Understanding the factors associated with mortality from injuries is an important step in the quest for solutions to improve the overall health and well-being of residents in the rapidly growing slums. Our results showed that residents of Viwandani slum were at a higher risk of an injury death than those from Korogocho. Various studies in the two slums have shown a mortality disadvantage for Korogocho residents,6 , 32 and so our findings are a departure from the expectation. Viwandani is predominantly occupied by young, highly mobile labor migrants. High mobility, higher proportion of single adults, split households, and a fast-paced cash economy where people spend long hours at work (or looking for work) mean that Viwandani residents are more likely to have loose social ties and weak social support structures resulting in reduced social cohesion. Korogocho is a more established settlement with the majority of the population staying for long periods with their families, and hence having stronger social ties that are known to be protective against violence-related injury and death.3335 The finding that individuals living in areas with a higher concentration of one-person households have a higher risk of death from injuries highlights the absence of “communal security” conferred by neighborhoods. This finding should, however, be interpreted with caution given the wide confidence intervals around the estimate.

The finding of a higher risk of injury deaths among the Kikuyu ethnic group was rather surprising. In previous studies in the same two slums, the Luo have been shown to have a mortality disadvantage and the Kikuyu a mortality advantage,6 but in this study, the reverse is true. It is not clear why this is the case. Speculatively, this might be related to the crackdown by the police force and community vigilantes on the membership of an outlawed sect (Mungiki) whose members come from the Kikuyu tribe.
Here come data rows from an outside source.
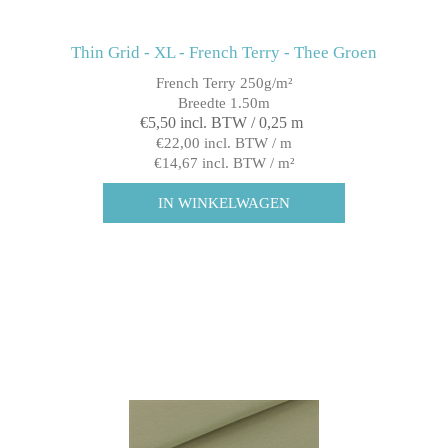
Thin Grid - XL - French Terry - Thee Groen
French Terry 250g/m²
Breedte 1.50m
€5,50 incl. BTW / 0,25 m
€22,00 incl. BTW / m
€14,67 incl. BTW / m²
Further studies are recommended to elucidate the reasons why the Kikuyu seem to be more likely to die from injuries.

There is a surprising absence of association between the risk of dying from injury and other established individual level risk factors like socioeconomic and migration status. It is possible that area level factors play a bigger role than individual level factors in such an environment to the extent that factors that would confer individual level protection are rendered irrelevant in the insecure, socially fragmented environment that prevails in slums.

Limitations

Although the intention was to have two controls for each case, this was not possible due to inadequate numbers of deaths due to natural causes, and this could have reduced the power of the study as evidenced by some of the estimates having wide 95% confidence intervals. Misclassification of cause of death cannot be ruled out in cases where injury did not result in immediate death. Available data do not also include measures of substance use and other risk factors that may provide a more nuanced understanding of the drivers of injury-related morbidity and mortality.

Conclusion

Homicides account for nearly half of injury-related deaths in the two slums studied. Area of residence and ethnicity emerge as significant predictors of injury-related mortality. Understanding individual- and community-level drivers of variations in injury-related morbidity and mortality is important for the design of preventive interventions. For these communities, it is important to explore further why specific ethnic groups (e.g., Kikuyu) and residential areas are adversely affected and consequently target interventions through creation of awareness, community mobilization, increased policing and ensuring that emergency services are accessible in a timely manner.